**Article**
** begin **
On 22 September Russian Naval cruiser, Peter the Great, set sail with two other ships for Venezuela where they will take part in naval exercises in the Caribbean. Russian bombers recently left Venezuela after a number of training missions off the Venezuelan coast, and a long time Russian spy, now Deputy Prime Minister, Igor Sechin recently made his rounds through Cuba, Venezuela, and Nicaragua at the head of a large delegation of diplomats and business leaders.

The Russians are courting Bolivia, offering helicopters to help combat organized crime and drug traffickers. Meanwhile, Bolivia has announced it will move its Middle Eastern embassy from Egypt to Iran, a county now hard wired to Venezuela with at least one weekly flight.

A runway built by the US military in Manta, Ecuador, may soon be used to receive regular flights from China, and there are talks to open an international deep water port in Manta, making Ecuador a primary link between South America and growing business interests out of China.

Hutchinson-Wampoa, the company that controls ports on both sides of the Panama Canal has shown considerable interest in building in operating the Manta port, as well as a deep water port in northern Mexico.

The Chinese Development Bank, a financial institution that conducts some US$400 billion in annual loans, grants, and other programs, will invest US$100 million in Chile, where the national mining company, Codelco, will soon open another copper mine just to meet Chinese demand.

Over the past four years, we have watched the president of Iran receive a warm welcome in Nicaragua, Bolivia, Venezuela, and Ecuador, when the US president was all but forced off stage at the Summit of the Americas in Argentina and embarrassed by a negative public reception in Guatemala at the tail end of his obligatory Latin American tour in 2007.

The US State Department declared in January 2008 that this would be the year of engagement. So far, there has been little more than a cursory glance at Latin America, with most of the attention coming recently when Bolivia, then Venezuela, sent the US ambassador packing.

The International Monetary Fund has been lambasted as a bunch of Washington cronies. The State Department's Human Rights report and yearly review of cooperation in the so-called War on Drugs is significantly watered down in an environment where the region’s new patron states don’t place a high value on protecting human rights or preventing drugs from entering the United States.

Any influence the United States may still retain over the region has all but eroded. And since Thomas Shannon, the State Department’s top diplomat in Latin America, visited China in 2004, it has been all but formally acknowledged that China has a “seat at the table” when any Latin America enters serious discussions over trade, military support, or foreign direct investment.

Looking ahead, President Bush will hand his successor two ongoing conflicts in Afghanistan and Iraq as well as the so-called wars on terrorism and drugs. By many accounts, the new president will inherit four “wars”. Three of the four wars are over an ocean and half a world away. And the war that potentially has the most impact on Americans' daily lives has received the least amount of attention and funding.

What may affect Americans the most in the coming presidential term and beyond is likely not the threat of nuclear war or a terrorist attack but losing the support and respect of a region that since 1823, when the Monroe Doctrine was first signed, has been for better and for worse, the sole purview of the United States.
** end **
Please quote the stretch of the article on foreign influence in Latin America from "On 22 September" through "and business leaders.", word for word. The records have no connection to the article on foreign influence in Latin America.

**Dataset records**
** begin **
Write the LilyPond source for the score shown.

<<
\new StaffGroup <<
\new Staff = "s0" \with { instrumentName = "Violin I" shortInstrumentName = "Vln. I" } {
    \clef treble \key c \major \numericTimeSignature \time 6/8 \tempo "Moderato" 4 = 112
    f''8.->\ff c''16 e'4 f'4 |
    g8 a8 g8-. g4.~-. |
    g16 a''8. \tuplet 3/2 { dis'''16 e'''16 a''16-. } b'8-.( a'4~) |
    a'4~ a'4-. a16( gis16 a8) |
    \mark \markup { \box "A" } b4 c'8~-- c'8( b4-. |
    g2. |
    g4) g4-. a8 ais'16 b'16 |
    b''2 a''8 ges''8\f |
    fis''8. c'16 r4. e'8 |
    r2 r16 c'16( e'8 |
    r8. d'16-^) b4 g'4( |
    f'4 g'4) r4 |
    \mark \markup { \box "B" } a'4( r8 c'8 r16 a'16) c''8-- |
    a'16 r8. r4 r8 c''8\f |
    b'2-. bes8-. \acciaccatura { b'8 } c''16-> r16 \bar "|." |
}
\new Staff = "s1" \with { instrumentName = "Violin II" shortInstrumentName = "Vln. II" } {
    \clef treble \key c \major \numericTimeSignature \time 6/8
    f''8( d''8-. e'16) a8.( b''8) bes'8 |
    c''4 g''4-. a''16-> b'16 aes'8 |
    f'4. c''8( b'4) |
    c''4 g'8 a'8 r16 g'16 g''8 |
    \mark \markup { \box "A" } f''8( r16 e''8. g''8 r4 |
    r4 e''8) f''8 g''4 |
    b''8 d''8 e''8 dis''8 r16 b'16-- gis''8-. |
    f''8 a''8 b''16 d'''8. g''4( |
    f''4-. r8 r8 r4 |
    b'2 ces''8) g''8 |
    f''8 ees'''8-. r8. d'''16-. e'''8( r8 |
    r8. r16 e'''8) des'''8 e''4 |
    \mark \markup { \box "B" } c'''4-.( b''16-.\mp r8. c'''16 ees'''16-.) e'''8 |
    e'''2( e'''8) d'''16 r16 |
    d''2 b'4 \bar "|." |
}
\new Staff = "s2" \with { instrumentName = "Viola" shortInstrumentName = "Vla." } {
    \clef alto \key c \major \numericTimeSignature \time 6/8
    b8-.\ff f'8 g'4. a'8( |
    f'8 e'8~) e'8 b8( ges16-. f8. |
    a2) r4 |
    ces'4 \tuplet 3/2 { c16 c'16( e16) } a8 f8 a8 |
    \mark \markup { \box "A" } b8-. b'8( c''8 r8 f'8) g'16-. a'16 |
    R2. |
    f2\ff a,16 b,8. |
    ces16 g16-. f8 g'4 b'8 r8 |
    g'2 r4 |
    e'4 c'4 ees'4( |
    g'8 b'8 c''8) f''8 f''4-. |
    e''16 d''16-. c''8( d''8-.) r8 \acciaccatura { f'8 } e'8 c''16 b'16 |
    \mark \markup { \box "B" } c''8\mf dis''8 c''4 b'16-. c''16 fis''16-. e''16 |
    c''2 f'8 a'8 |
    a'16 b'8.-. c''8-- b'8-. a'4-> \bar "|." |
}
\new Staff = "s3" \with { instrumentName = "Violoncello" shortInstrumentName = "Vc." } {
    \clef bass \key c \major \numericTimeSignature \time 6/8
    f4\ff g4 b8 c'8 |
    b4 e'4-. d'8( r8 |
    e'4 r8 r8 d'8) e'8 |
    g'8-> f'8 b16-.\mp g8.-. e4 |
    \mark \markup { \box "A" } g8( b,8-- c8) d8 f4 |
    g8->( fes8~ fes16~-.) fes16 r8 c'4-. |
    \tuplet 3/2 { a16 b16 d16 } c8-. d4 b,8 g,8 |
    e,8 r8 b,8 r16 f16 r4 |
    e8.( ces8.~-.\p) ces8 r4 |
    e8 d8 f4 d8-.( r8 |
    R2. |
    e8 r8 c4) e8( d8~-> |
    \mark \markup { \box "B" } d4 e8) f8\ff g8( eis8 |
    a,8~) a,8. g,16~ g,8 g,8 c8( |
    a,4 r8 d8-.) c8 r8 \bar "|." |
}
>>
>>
** end **
**Solution for this task**
On 22 September Russian Naval cruiser, Peter the Great, set sail with two other ships for Venezuela where they will take part in naval exercises in the Caribbean. Russian bombers recently left Venezuela after a number of training missions off the Venezuelan coast, and a long time Russian spy, now Deputy Prime Minister, Igor Sechin recently made his rounds through Cuba, Venezuela, and Nicaragua at the head of a large delegation of diplomats and business leaders.